OS: Ubuntu 22.04.1 LTS PaddleOCR version: 2.7.3 Python version: Python 3.10.12 Paddle version: 2.5.2, had to downgrade the version of paddlepaddle-gpu, since the latest wasnt working inside container Code: can't be disclosed, but it is as good as a sample inference code

from paddleocr import PaddleOCR
import os
import numpy as np
import glob
from time import time
# Setup model
ocr_model = PaddleOCR(lang='en', use_angle_cls=True, use_gpu=True)

# Source and destination directories
src_dir = 'abc'
dst_dir = 'xyz'

# Ensure destination directory exists
os.makedirs(dst_dir, exist_ok=True)

# Get list of image files in the source directory
image_paths = glob.glob(os.path.join(src_dir, '*'))

for img_path in image_paths:
    # Running the OCR method on the model
    t1=time()
    result = ocr_model.ocr(img_path)
    t2=time()
    print("PaddleOCR time:",(t2-t1))

    # Extracting detected components
    boxes = [res[0] for res in result[0]]  # The bounding boxes
    texts = [res[1][0] for res in result[0]]  # The recognized texts
    scores = [res[1][1] for res in result[0]]  # The confidence scores
    print(boxes, texts, scores)
    # # Import the image
    # img = cv2.imread(img_path)
    # ann=img.copy()
    # # Reorder the color channels
    # img = cv2.cvtColor(img, cv2.COLOR_BGR2RGB)

    # # Draw annotations on the image using OpenCV
    # for box, text, score in zip(boxes, texts, scores):
    #     # Draw the bounding box
    #     box = np.array(box).astype(int)
    #     cv2.polylines(ann, [box], isClosed=True, color=(0, 255, 0), thickness=2)

    #     # Combine text with confidence score
    #     label = f'{text} ({score:.2f})'

    #     # Draw the text and confidence score
    #     cv2.putText(ann, label, (box[0][0], box[0][1] - 10), cv2.FONT_HERSHEY_SIMPLEX, 0.5, (255, 0, 0), 2)

    # # Get the filename from the image path
    # filename = os.path.basename(img_path)

    # # Save the annotated image to the destination directory
    # cv2.imwrite(os.path.join(dst_dir, filename), ann)

But one key here is that, this is only occuring inside docker container, not when I am doing a ppocr inference on the local machine

SWHL commented 6 months ago

That's weird, and this is beyond my ability range.
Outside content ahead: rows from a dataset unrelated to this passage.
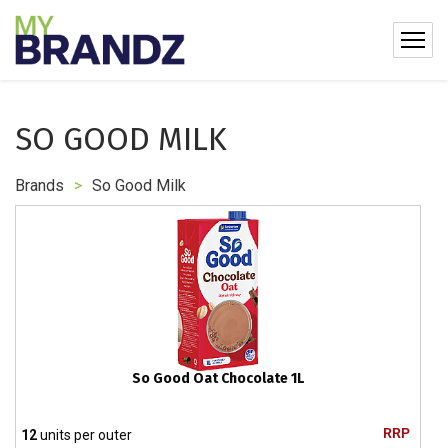
SO GOOD MILK
Brands
>
So Good Milk
So Good Oat Chocolate 1L
RRP
12
units per outer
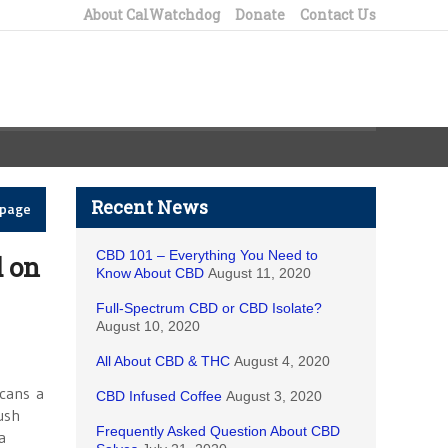
About CalWatchdog
Donate
Contact Us
Recent News
epage
CBD 101 – Everything You Need to
d on
Know About CBD
August 11, 2020
Full-Spectrum CBD or CBD Isolate?
August 10, 2020
All About CBD & THC
August 4, 2020
h
icans a
CBD Infused Coffee
August 3, 2020
ush
Frequently Asked Question About CBD
a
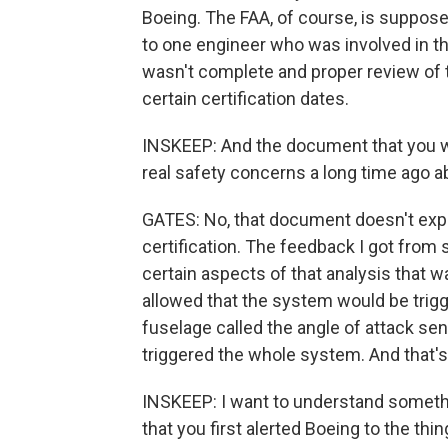
Boeing. The FAA, of course, is supposed
to one engineer who was involved in the
wasn't complete and proper review of
certain certification dates.
INSKEEP: And the document that you we
real safety concerns a long time ago a
GATES: No, that document doesn't expres
certification. The feedback I got from
certain aspects of that analysis that wa
allowed that the system would be trigg
fuselage called the angle of attack sens
triggered the whole system. And that's
INSKEEP: I want to understand somethi
that you first alerted Boeing to the t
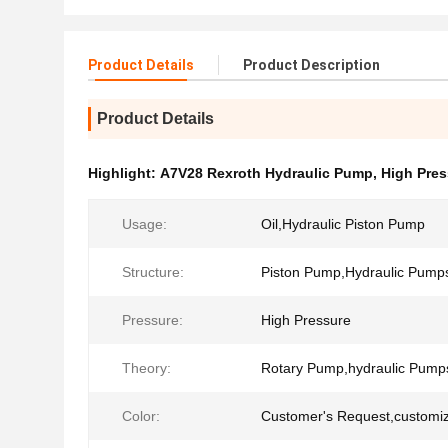
Product Details
Product Description
Product Details
Highlight:
A7V28 Rexroth Hydraulic Pump
,
High Pres
Usage:
Oil,Hydraulic Piston Pump
Structure:
Piston Pump,Hydraulic Pump
Pressure:
High Pressure
Theory:
Rotary Pump,hydraulic Pump
Color:
Customer's Request,customi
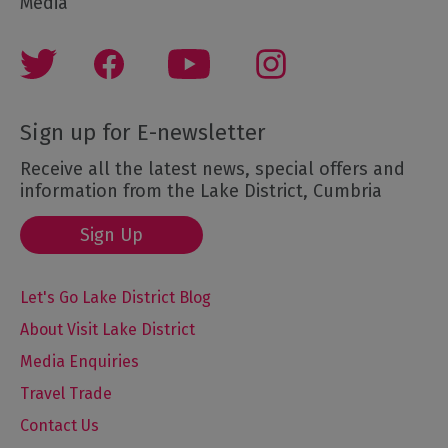
Media
Sign up for E-newsletter
Receive all the latest news, special offers and
information from the Lake District, Cumbria
Sign Up
Let's Go Lake District Blog
About Visit Lake District
Media Enquiries
Travel Trade
Contact Us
Wait and see if other friends have encountered this problem before

subhankardori commented 6 months ago

here are some things I tried to suppress it, but didnt work, may act as pointer

import os
import sys

# Redirect stderr to /dev/null
sys.stderr = open(os.devnull, 'w')

# Your code here

OR

import warnings
warnings.filterwarnings("ignore", message="Fail to fscanf.*")
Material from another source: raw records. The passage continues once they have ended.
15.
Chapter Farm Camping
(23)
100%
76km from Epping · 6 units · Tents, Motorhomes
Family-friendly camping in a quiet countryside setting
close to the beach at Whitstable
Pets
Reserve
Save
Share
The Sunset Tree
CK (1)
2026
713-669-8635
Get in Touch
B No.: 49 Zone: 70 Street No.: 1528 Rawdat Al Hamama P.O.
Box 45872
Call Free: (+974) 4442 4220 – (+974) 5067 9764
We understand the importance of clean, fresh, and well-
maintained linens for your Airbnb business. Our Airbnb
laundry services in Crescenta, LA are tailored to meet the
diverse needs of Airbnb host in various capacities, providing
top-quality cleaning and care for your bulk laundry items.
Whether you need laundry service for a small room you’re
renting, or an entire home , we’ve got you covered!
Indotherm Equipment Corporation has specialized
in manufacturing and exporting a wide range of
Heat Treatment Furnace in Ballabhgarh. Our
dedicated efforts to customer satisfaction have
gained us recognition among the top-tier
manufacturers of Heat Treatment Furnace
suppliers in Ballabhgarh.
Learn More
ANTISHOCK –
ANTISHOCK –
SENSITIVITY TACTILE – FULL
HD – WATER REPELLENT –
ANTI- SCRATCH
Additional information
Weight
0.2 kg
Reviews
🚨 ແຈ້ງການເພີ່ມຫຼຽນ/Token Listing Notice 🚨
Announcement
didnt work to suppress this C++ warning

MonolithFoundation commented 6 months ago

Just uninstall paddleocr, it's really bad to use.

SWHL commented 6 months ago

@MonolithFoundation We are trying to make it more easier to use. If you don't like it, just don't use it and don't let it affect your mood.

subhankardori commented 6 months ago

@MonolithFoundation chill man, patience is the key, we will collaboratively sort it out PaddleOCR is by far the best scene text recognizer I have used, outperforming paid OCR APIs

SWHL commented 6 months ago

@subhankardori I suspect it's an issue with the PaddlePaddle framework, so I raised an issue in the Paddle repository. We can wait and see how they respond. The link is https://github.com/PaddlePaddle/Paddle/issues/64969

github-actions[bot] commented 1 week ago

This issue is stale because it has been open for 90 days with no activity.